[Text passage]
Loops are more intuitive for similar reasons that ∑ and ∏ are more intuitive than the equivalent recursive formulation.


Loops themselves are a design mistake. Look how wordy loop notation is. This is a sign of an internal struggle: the real thing does not fit a Procrustean concept. In C we have five loop-related keywords: 'do', 'while', 'for', 'break', and 'continue'. All of them are syntactic sugar for 'goto'. Yet all that sugar is not sufficient for certain cases of control flow. And these cases are not even exotic. We all know how to loop forward in C:

    for (i = 0; i < n; ++i)
Now let's try to loop backward:

    for (i = n; i--; )
Why this thing is so asymmetric to the forward case? And doesn’t it, perhaps, start to become a little too idiomatic? Now, if we try to rewrite them with 'goto':

        i = 0;
    a:  <body>
        ++i;
        if (i < n)
          goto a;

        i = n;
    b:  --i;
        <body>
        if (i > 0)
           goto b;
Isn’t this more symmetric? Can we now see that the chief reason of asymmetry is that 'n' is not a valid value for 'i' but '0' is?

'Goto' is, of course, an implementation detail and is not convenient for reasoning. Thing is loops are not necessary for reasoning either. They are an implementation detail mistakenly dressed into reasoning clothes.


I also think that some algorithms can be expressed better using goto than with a combination of nested loops, break, and continue. For example, Donald Knuth talks about the "basic backtrack" algorithm in fascicle 5 [0], which he uses to implement a solution to the N-queens problem.

It's possible to express it as a set of while loops (which someone on Stack Overflow showed [1]), but it's, IMO, less readable than the goto version. Of course, the recursive solution is the most readable anyway.

Edit: Also, both the goto version and while loop version of that algorithm on the Stack Overflow post have an out of bounds index when col and row are both zero. That algorithm was meant for 1-indexed arrays and was not properly translated.

[0]: https://cs.stanford.edu/%7Eknuth/fasc5b.ps.gz

[1]: https://stackoverflow.com/questions/78614303/can-knuths-algo...

[Tasks to complete]
- A) Copy the discussion of loops and goto from "Loops themselves are" up to and including "(i = 0; i < n; ++i)".
- B) In the discussion of loops and goto, which five loop-related keywords does C have?
- C) Write the next part of the discussion of loops and goto, picking up after its final line.
The listing after this point is separate material, unrelated to the discussion of loops and goto.

(Data items)
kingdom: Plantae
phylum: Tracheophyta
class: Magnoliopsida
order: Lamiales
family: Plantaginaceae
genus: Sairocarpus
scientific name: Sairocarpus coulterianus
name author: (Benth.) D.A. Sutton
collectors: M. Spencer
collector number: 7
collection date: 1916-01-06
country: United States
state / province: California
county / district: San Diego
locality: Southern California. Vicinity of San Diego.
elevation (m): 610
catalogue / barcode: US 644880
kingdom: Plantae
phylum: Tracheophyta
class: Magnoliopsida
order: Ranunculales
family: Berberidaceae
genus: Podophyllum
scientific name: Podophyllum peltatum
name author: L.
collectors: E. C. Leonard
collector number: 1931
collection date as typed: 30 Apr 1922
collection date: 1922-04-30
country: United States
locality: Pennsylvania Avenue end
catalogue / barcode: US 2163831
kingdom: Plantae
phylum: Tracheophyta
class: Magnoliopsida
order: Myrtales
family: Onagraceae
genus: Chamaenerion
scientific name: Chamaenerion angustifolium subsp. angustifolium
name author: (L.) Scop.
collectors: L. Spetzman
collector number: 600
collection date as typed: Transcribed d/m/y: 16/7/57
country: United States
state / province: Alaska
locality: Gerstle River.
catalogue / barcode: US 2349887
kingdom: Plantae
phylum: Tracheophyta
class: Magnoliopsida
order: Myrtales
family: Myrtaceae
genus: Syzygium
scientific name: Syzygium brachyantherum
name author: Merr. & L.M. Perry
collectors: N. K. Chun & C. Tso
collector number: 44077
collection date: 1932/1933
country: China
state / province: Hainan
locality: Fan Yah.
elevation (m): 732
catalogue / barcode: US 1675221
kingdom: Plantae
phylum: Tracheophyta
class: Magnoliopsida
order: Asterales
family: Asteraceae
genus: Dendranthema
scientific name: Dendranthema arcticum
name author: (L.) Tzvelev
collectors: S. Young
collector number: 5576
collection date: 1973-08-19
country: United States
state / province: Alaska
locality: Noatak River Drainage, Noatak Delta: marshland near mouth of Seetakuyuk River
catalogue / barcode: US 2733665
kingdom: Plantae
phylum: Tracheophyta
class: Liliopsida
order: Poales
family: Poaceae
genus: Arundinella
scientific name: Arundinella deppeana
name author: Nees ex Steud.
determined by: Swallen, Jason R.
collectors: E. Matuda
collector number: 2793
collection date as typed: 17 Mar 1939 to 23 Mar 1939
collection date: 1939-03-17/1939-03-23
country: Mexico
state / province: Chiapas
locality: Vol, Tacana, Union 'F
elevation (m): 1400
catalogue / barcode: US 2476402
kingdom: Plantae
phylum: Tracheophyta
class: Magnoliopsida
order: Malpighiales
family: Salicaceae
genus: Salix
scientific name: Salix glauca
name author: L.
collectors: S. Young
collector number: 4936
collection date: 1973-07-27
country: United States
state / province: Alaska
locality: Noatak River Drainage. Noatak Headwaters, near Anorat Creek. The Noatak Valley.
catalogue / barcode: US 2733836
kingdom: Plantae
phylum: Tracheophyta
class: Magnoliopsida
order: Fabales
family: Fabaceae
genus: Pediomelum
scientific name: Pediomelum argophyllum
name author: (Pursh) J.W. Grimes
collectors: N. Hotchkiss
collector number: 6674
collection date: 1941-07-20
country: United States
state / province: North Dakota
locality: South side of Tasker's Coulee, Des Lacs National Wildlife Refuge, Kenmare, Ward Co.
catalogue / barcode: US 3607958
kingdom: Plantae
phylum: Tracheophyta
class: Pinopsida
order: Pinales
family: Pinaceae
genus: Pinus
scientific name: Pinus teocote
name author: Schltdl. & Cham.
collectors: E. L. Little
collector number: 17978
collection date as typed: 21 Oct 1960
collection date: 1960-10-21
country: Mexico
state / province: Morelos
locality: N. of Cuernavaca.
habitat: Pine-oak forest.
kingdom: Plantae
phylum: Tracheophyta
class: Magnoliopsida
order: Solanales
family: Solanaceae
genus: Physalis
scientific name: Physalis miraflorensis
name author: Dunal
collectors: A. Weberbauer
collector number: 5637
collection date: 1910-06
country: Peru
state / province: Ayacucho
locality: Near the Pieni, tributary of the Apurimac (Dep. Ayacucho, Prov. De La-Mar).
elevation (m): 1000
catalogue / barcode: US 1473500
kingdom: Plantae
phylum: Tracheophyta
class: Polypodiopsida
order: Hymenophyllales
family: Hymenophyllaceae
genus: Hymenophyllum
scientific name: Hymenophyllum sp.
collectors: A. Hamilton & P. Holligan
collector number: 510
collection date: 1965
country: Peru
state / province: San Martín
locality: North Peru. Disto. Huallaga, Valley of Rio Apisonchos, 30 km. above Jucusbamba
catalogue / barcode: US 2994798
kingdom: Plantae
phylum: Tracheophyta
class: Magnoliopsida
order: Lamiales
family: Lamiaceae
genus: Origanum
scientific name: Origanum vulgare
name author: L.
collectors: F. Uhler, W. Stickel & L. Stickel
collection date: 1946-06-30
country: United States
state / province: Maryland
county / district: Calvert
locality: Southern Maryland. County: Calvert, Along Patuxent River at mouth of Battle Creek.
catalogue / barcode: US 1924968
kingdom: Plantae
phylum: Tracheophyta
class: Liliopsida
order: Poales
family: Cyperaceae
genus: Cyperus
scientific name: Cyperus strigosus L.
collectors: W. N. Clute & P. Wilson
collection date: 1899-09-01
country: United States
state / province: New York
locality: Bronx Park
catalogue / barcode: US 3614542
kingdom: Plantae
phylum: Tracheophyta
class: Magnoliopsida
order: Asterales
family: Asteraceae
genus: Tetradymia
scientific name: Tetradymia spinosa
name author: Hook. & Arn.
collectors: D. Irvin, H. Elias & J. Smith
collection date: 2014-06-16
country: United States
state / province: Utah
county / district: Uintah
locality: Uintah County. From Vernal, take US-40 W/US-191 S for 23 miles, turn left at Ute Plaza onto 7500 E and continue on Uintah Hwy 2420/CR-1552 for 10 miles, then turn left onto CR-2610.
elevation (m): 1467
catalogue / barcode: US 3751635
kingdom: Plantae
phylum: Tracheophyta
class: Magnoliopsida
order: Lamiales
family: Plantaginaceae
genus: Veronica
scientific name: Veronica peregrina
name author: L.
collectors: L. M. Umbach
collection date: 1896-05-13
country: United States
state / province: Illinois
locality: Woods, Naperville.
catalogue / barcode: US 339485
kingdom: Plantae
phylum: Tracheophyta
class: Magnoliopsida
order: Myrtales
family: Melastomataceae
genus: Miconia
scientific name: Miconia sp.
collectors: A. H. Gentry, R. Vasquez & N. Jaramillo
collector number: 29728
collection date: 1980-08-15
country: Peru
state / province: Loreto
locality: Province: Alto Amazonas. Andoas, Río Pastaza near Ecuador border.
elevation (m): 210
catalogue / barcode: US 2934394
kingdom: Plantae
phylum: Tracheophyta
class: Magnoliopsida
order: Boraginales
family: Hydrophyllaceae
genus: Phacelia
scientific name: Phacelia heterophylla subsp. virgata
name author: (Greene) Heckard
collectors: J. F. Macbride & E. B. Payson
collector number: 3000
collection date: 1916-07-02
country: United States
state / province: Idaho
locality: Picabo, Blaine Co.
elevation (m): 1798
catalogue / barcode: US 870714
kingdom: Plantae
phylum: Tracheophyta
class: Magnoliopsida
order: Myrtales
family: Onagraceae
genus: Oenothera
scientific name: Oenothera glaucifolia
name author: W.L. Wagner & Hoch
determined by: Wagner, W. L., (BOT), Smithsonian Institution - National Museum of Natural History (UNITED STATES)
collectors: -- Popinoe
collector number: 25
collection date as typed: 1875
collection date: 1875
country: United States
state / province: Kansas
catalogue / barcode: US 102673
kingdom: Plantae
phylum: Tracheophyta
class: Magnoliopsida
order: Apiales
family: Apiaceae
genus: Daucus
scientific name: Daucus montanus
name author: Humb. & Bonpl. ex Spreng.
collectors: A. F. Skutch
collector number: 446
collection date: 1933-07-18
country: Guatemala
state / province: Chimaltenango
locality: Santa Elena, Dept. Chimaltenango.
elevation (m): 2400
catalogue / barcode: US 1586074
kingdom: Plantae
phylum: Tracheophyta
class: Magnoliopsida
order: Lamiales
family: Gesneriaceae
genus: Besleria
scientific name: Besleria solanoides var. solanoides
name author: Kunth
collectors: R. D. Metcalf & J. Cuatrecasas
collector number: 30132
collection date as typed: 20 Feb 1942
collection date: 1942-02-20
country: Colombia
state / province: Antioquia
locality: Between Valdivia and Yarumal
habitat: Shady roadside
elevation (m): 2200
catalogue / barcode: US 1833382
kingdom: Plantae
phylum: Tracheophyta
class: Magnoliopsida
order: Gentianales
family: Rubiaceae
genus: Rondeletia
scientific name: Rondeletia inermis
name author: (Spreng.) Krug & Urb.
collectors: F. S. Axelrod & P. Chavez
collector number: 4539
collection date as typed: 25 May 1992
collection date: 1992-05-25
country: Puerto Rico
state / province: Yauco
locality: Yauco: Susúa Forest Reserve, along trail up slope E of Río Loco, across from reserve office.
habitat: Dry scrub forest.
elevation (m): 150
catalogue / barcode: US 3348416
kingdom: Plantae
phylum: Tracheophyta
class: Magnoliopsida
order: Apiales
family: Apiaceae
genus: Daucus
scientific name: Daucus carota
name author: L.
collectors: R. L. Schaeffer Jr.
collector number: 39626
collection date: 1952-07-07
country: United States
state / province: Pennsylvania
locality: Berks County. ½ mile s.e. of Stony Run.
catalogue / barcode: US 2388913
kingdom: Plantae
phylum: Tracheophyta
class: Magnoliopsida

[Answers for the exercise]
- A)
Loops themselves are a design mistake. Look how wordy loop notation is. This is a sign of an internal struggle: the real thing does not fit a Procrustean concept. In C we have five loop-related keywords: 'do', 'while', 'for', 'break', and 'continue'. All of them are syntactic sugar for 'goto'. Yet all that sugar is not sufficient for certain cases of control flow. And these cases are not even exotic. We all know how to loop forward in C:

    for (i = 0; i < n; ++i)

- B) 'do', 'while', 'for', 'break', and 'continue'

- C)
This is absolutely true. Even advanced loop syntax implies nesting; but control flow in general is not hierarchical. Simple loop syntax in C is even more limited, because it uses a fixed place for the loop condition test: either at the start or at the end of the body. As a result if we need to do something, then test the condition, then do something extra, we are stuck. For example, we may want to print a list of stings separated with commas:

    void printManyStrsWithCommas(char *s[], int n /* trusted to be positive */) 
    {
        int i = 0;

    a:  printOneStr(s[i]);
        ++i;
        if (i < n) {
            printOneStr(", ");
            goto a;
        }
    }
Here the loop condition is 'i < n', but when it is true, we need to do one more thing (print a comma) before resuming the loop. If we are to stick with non-'goto' syntax we have the following options:

- Somehow cram it into the loop expression with the comma operator. This is very limited because it is an expression. For example, what if 'printOneString' can err?

- Somehow use 'while(1)' with 'break'. It may even compile to the same code as with 'goto'. But why, then, we have to use an unbounded loop syntax with a clearly bounded sequence?

- Somehow add additional variables and tests and either lose efficiency or trust the compiler to lead us out.

With 'goto' the code does only what is necessary. What 'goto' does not do is that it does not immediately convey a clear idea that the code repeats certain steps.


In this particular case I think you could do one of the following (ignoring the "while (true)" + "break" combination):

1:

  while (printOneStr(s[i]), ++i < n)
      printOneStr(", ");
2:

  goto start;
  do {
      printOneStr(", ");
  start:
      printOneStr(s[i]);
      ++i;
  } while (i < n);
But for this kind of code in general, I have thought that the "do while" statement should be extended to take an extra statement after the "while (cond)" part. It could still be an empty statement, with just a semicolon, like "do ... while (cond);", exactly like it's already used; but in cases like yours, you would be able to write this:

  do {
      printOneStr(s[i]);
       ++i;
  } while (i < n) {
      printOneStr(", ");
  }
As a bonus, the current mandatory semicolon after do-while statements would stop being a special case for the grammar of C.


You are writing it differently with the goto. You can do the same with the for loop and it becomes symmetric again

  for (i = 0; i <  n; ++i);
  for (i = n; i >= 0; --i);
(Note: not sure if intended that backward should run more often and include i = n)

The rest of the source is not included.